*WHAT THE TASK ASKS:*
Copy the listing below line for line, leaving out the pictures.
*** Opening RECORD EXCERPTS ***
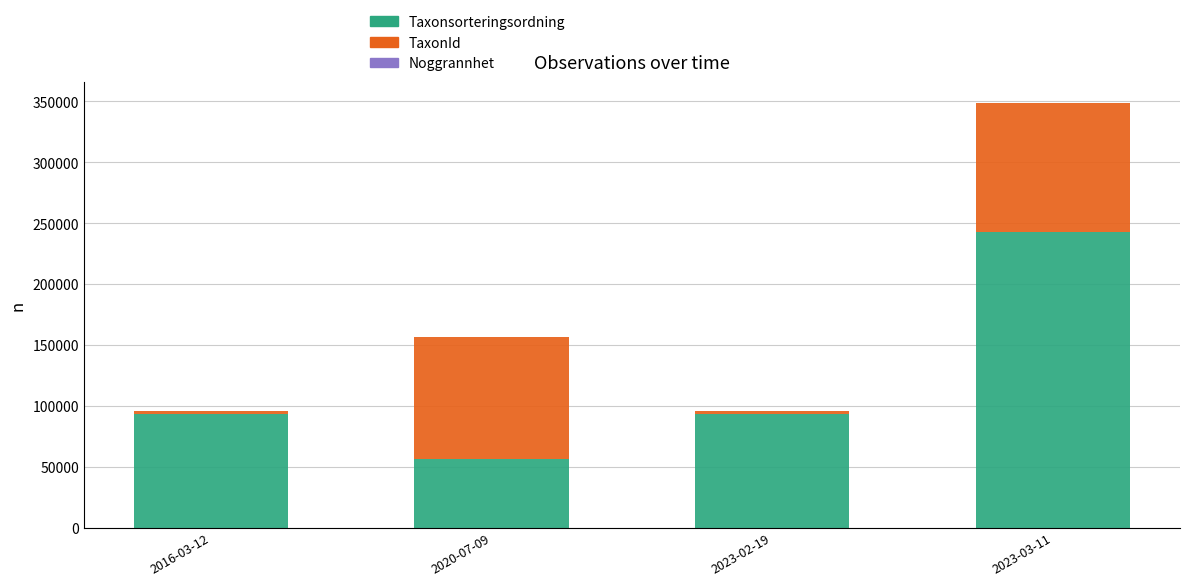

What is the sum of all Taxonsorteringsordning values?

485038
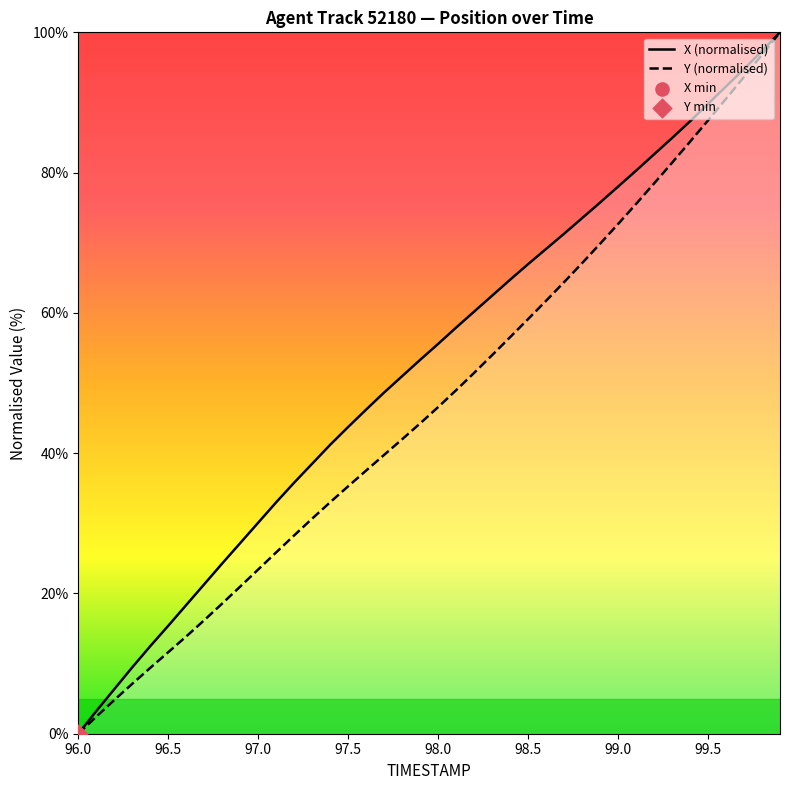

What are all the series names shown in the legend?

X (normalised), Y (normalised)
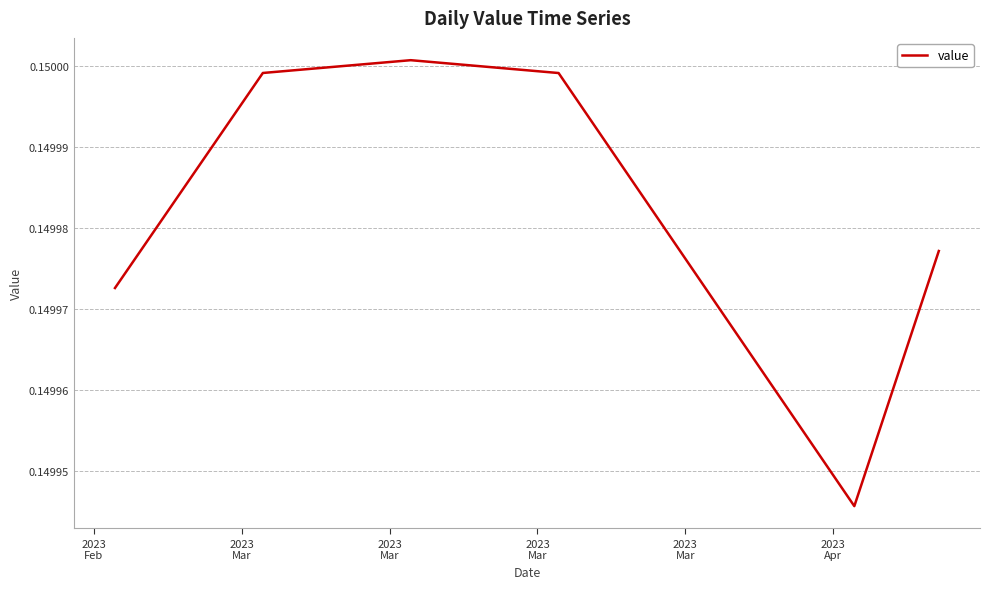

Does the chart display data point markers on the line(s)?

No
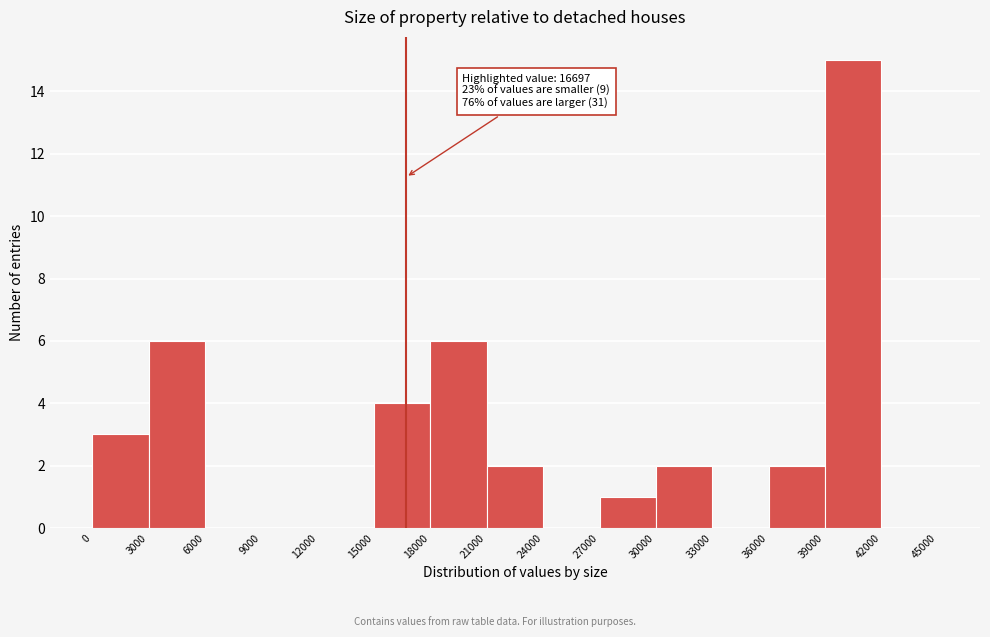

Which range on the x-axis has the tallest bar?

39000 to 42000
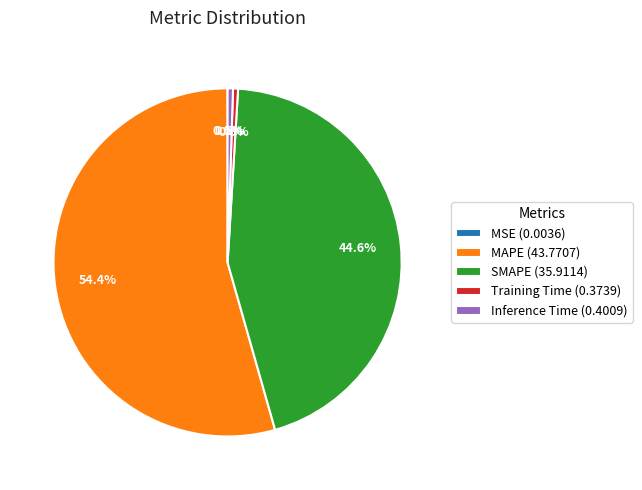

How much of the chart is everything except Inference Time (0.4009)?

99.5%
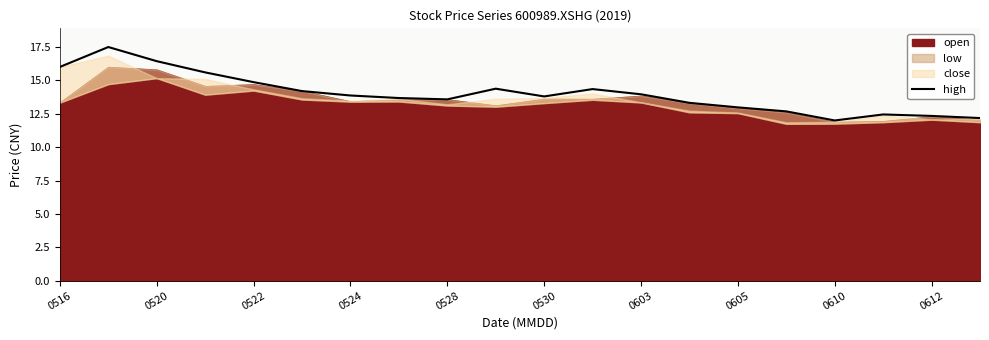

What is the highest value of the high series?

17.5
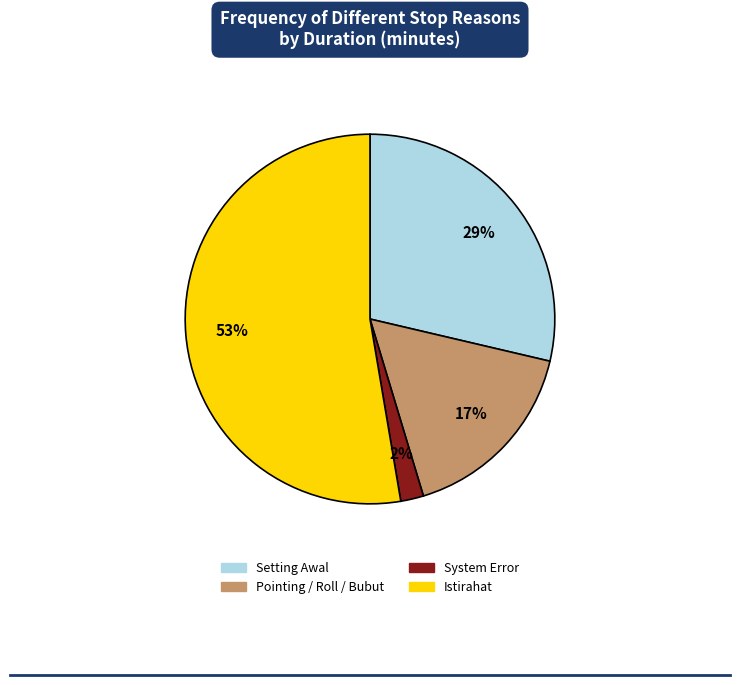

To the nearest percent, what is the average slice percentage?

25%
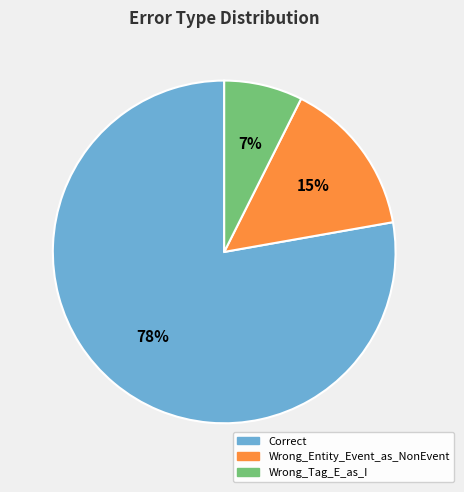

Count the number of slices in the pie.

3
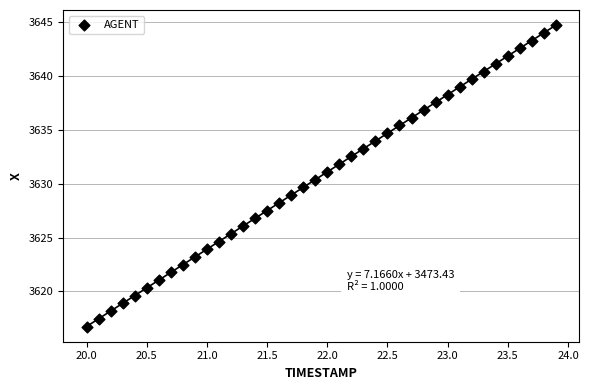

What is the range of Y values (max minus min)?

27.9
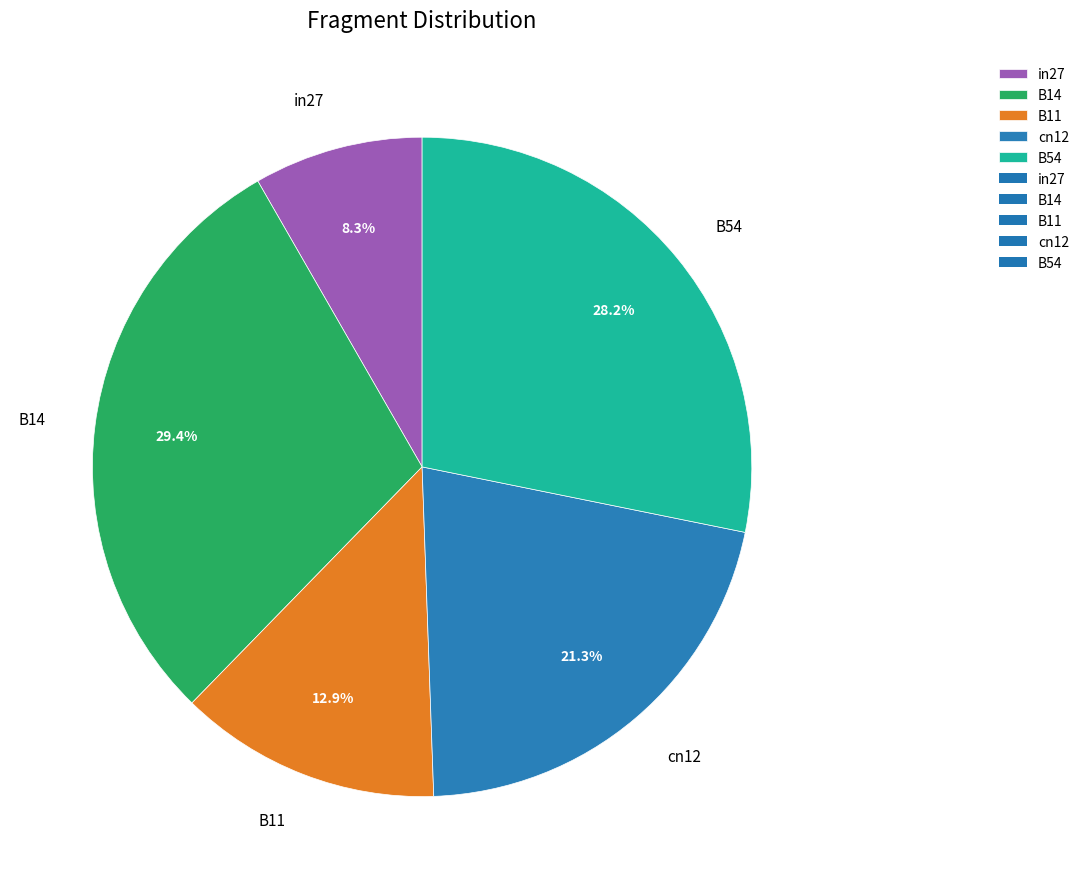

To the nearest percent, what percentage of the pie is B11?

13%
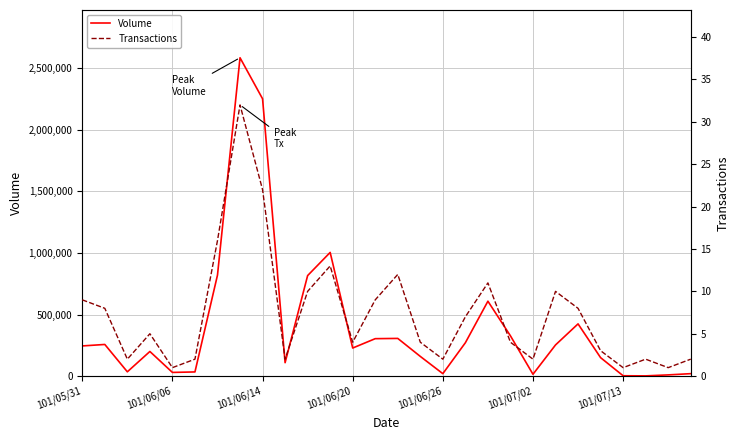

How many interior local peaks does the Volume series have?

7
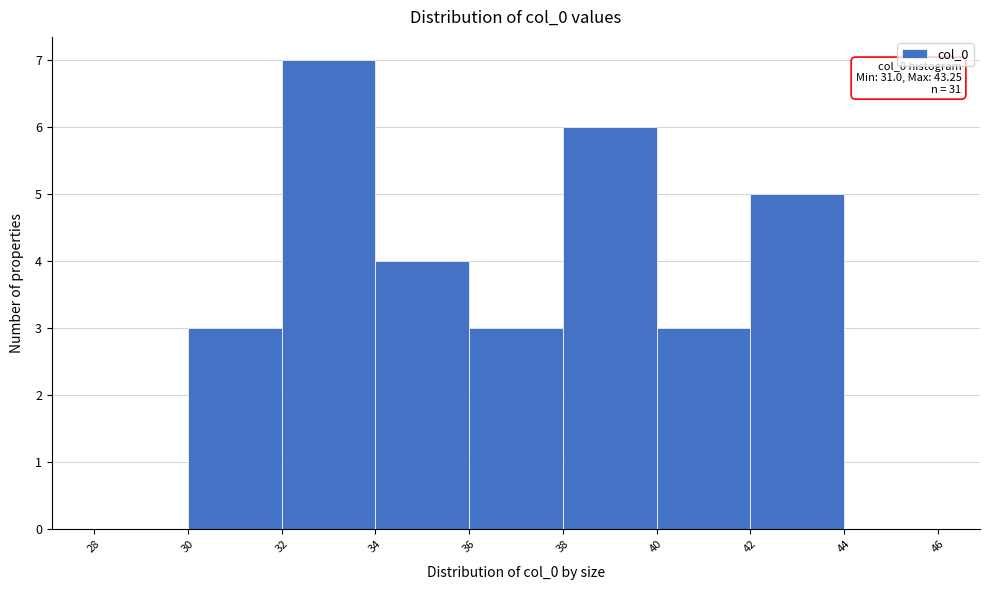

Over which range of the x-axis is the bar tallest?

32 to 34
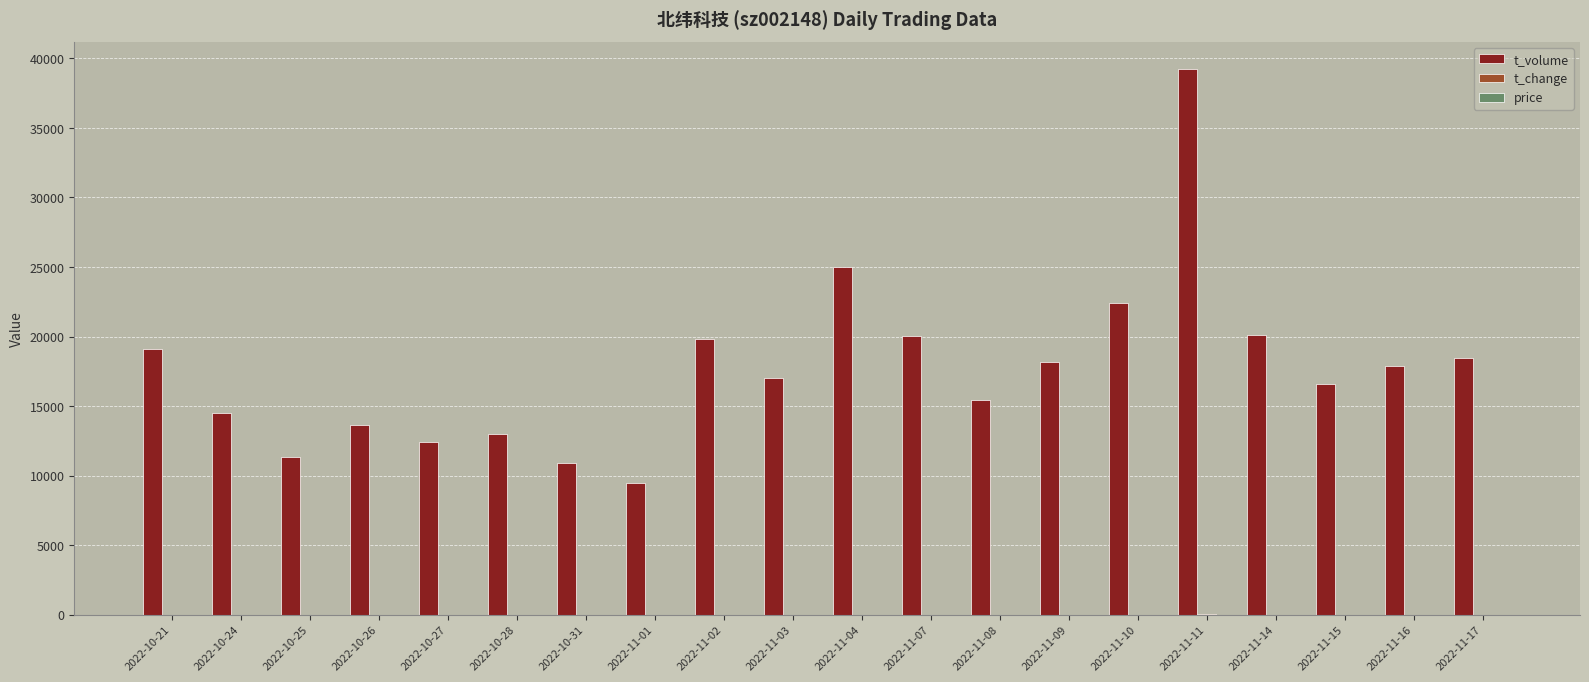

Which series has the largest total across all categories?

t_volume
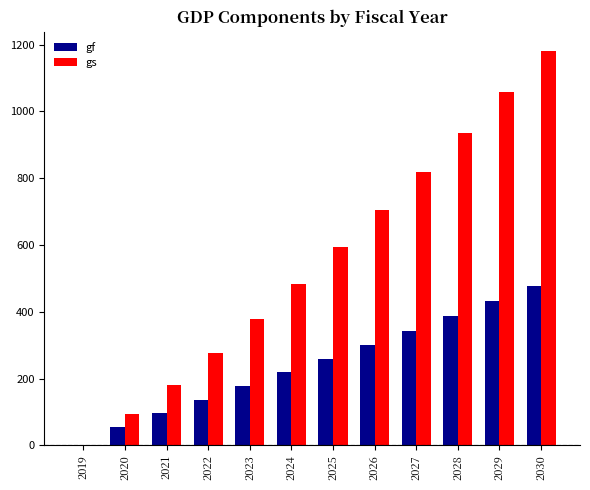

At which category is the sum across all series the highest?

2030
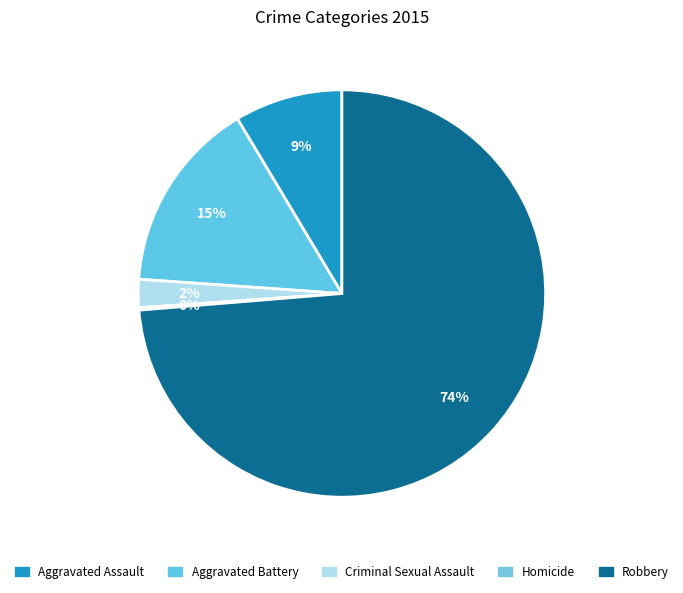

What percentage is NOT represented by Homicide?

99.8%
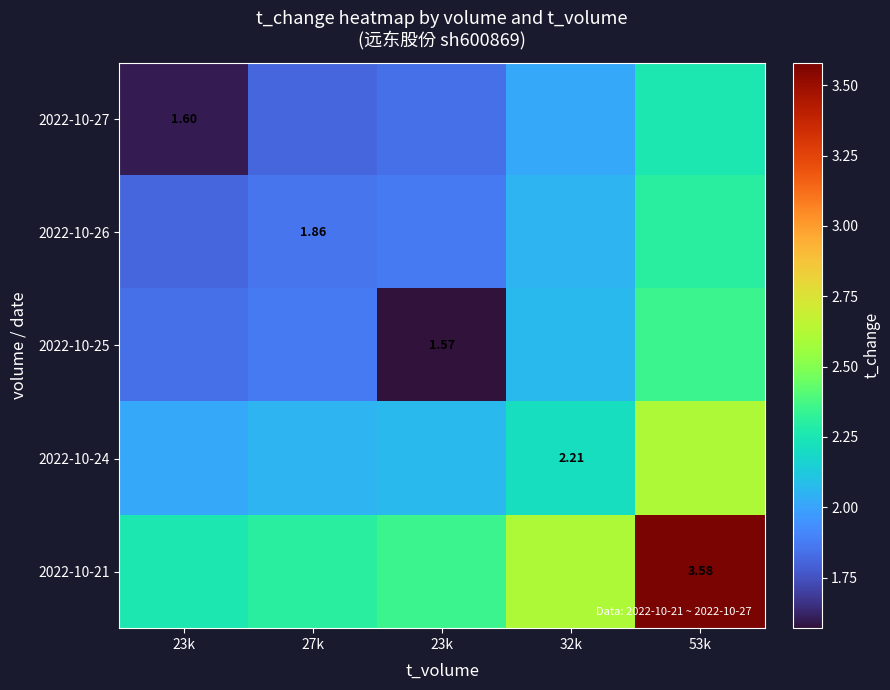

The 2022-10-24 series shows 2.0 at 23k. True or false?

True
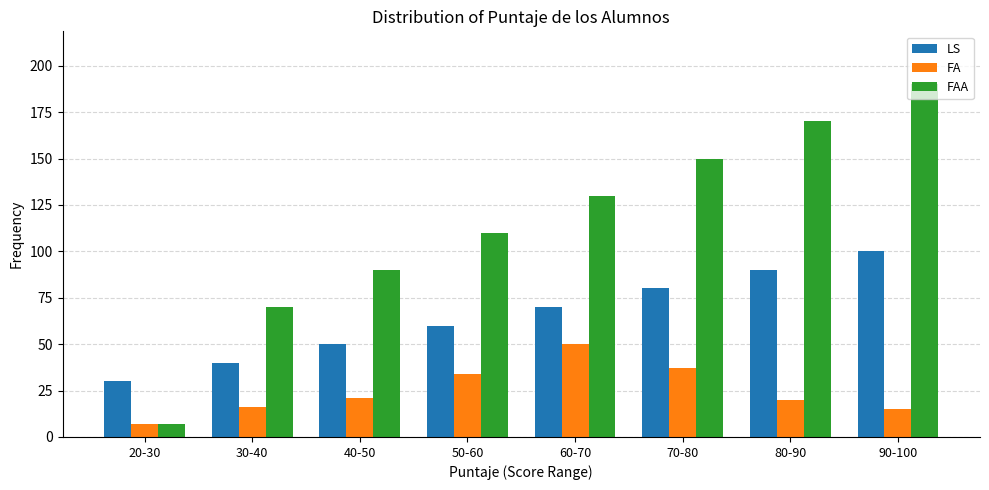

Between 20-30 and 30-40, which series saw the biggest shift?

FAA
*** Closing RECORD EXCERPTS ***
*WORKED SOLUTION:*
What is the sum of all Taxonsorteringsordning values?

485038

What are all the series names shown in the legend?

X (normalised), Y (normalised)

Does the chart display data point markers on the line(s)?

No

Which range on the x-axis has the tallest bar?

39000 to 42000

How much of the chart is everything except Inference Time (0.4009)?

99.5%

What is the highest value of the high series?

17.5

To the nearest percent, what is the average slice percentage?

25%

Count the number of slices in the pie.

3

What is the range of Y values (max minus min)?

27.9

To the nearest percent, what percentage of the pie is B11?

13%

How many interior local peaks does the Volume series have?

7

Over which range of the x-axis is the bar tallest?

32 to 34

Which series has the largest total across all categories?

t_volume

At which category is the sum across all series the highest?

2030

What percentage is NOT represented by Homicide?

99.8%

The 2022-10-24 series shows 2.0 at 23k. True or false?

True

Between 20-30 and 30-40, which series saw the biggest shift?

FAA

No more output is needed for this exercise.